▶ **Description of the task**: Copy everything in the material below from the line containing "CITY-SCHOOL.SPACE.BADGE" down to the line containing "la red general", including both of those lines, and omit the pictures from your copy.

======== Information ========

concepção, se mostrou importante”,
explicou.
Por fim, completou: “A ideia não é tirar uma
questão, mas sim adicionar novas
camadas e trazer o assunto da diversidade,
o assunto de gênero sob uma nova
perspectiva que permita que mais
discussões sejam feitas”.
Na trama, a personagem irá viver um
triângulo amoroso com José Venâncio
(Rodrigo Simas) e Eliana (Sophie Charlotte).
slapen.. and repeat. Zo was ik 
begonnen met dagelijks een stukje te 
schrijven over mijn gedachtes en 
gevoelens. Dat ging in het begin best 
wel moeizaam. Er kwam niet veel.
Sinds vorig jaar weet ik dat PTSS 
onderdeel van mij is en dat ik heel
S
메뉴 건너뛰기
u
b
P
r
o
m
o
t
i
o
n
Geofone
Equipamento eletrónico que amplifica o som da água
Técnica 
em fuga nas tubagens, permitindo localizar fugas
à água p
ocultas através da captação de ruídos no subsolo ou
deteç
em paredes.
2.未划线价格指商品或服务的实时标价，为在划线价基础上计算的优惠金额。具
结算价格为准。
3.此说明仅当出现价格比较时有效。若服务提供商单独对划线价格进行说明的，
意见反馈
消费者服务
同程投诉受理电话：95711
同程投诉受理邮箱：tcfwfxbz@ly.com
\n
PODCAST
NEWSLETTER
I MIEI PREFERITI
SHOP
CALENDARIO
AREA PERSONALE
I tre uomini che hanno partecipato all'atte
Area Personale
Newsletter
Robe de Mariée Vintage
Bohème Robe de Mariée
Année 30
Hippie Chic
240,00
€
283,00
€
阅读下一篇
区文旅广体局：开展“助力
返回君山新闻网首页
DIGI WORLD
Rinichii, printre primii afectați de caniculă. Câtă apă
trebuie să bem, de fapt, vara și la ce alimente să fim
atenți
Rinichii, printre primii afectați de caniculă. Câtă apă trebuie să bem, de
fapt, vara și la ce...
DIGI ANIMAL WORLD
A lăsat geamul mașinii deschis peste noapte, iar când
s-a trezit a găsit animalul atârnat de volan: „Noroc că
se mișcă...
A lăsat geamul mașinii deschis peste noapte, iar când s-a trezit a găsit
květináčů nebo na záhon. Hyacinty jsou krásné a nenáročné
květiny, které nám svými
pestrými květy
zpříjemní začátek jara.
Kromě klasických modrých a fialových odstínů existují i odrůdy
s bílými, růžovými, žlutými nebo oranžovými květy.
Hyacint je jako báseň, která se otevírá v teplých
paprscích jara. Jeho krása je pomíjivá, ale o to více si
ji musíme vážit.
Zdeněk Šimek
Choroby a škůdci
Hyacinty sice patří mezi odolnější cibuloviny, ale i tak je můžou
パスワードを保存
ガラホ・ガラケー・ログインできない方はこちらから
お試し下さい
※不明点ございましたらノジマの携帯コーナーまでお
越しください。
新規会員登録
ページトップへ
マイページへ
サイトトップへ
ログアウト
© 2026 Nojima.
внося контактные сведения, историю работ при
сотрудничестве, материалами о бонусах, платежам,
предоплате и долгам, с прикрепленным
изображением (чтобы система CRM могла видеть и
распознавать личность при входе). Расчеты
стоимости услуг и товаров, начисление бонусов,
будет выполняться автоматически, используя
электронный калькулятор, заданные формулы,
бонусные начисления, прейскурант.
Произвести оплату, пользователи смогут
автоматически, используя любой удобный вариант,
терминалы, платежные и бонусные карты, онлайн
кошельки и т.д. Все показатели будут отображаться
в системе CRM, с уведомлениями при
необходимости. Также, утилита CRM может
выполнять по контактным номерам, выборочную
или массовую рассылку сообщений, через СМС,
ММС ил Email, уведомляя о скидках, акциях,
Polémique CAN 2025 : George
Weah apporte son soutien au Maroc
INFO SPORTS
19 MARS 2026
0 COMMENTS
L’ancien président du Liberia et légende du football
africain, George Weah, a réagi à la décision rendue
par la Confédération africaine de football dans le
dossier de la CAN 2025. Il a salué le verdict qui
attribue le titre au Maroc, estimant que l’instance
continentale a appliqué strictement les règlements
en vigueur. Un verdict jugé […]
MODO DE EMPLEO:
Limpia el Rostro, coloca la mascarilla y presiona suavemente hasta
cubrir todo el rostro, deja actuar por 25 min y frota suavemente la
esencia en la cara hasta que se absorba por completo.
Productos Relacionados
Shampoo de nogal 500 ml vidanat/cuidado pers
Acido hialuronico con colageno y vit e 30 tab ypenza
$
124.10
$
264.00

========
======== Information ========

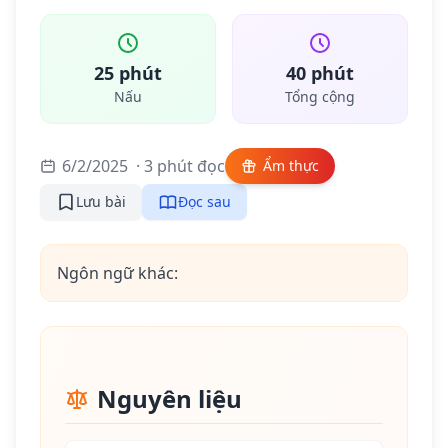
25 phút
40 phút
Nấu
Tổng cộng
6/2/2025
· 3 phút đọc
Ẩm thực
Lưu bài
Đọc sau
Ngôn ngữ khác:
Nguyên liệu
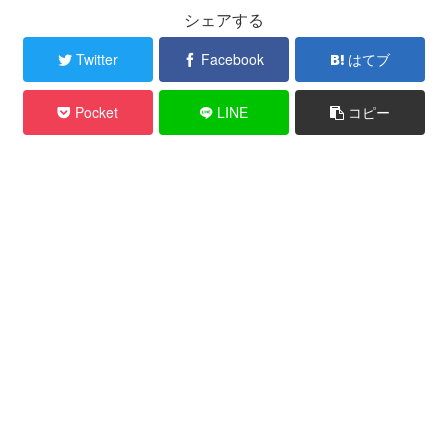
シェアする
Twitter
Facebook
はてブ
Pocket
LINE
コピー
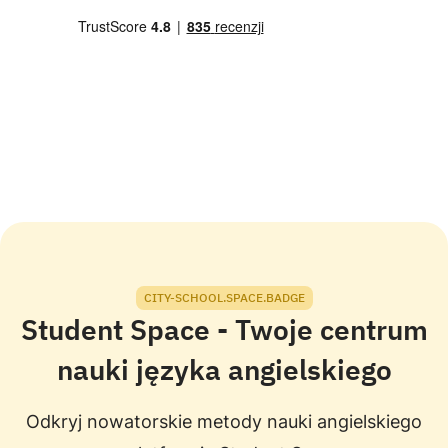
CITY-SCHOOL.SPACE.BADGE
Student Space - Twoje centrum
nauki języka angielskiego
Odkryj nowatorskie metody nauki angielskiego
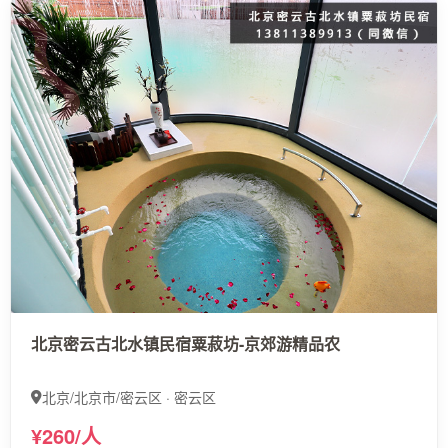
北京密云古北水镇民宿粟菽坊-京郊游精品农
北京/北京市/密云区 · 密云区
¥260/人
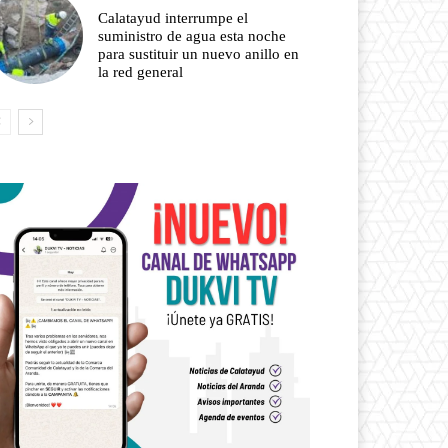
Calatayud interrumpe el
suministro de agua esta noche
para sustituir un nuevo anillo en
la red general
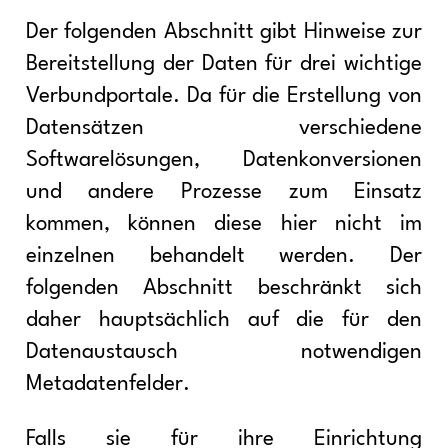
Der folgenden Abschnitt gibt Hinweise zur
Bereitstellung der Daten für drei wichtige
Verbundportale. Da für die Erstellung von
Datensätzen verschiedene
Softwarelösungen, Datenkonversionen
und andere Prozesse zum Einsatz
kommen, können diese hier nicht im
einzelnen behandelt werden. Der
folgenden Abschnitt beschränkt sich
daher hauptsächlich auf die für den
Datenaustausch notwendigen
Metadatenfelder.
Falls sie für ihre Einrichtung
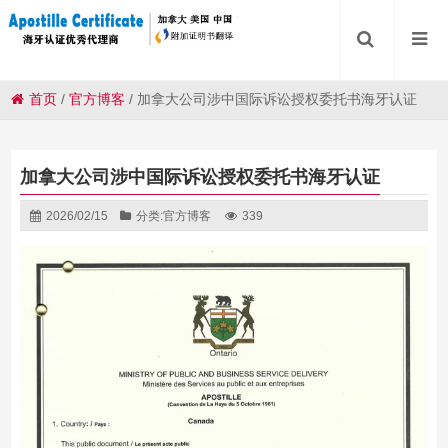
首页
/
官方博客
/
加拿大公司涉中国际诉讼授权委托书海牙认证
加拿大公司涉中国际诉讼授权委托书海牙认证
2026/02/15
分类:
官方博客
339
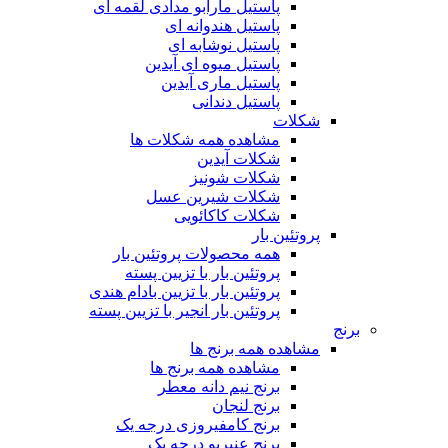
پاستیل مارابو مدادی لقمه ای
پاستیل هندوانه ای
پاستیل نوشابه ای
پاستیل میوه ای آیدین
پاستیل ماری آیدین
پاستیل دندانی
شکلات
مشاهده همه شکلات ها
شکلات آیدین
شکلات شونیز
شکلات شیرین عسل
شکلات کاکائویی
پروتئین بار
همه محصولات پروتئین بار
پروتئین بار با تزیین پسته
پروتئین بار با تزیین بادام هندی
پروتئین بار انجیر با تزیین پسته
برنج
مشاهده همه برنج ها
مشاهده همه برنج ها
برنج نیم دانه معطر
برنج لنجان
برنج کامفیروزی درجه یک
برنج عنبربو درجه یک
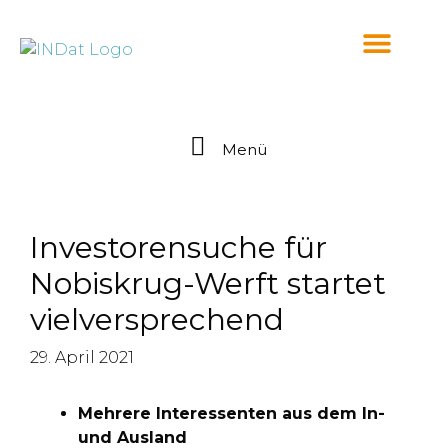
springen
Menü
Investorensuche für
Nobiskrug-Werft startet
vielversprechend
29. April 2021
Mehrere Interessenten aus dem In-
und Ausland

========

▶ **Your solution**:
CITY-SCHOOL.SPACE.BADGE
Student Space - Twoje centrum
nauki języka angielskiego
Odkryj nowatorskie metody nauki angielskiego
北京密云古北水镇民宿粟菽坊-京郊游精品农
北京/北京市/密云区 · 密云区
¥260/人
Calatayud interrumpe el
suministro de agua esta noche
para sustituir un nuevo anillo en
la red general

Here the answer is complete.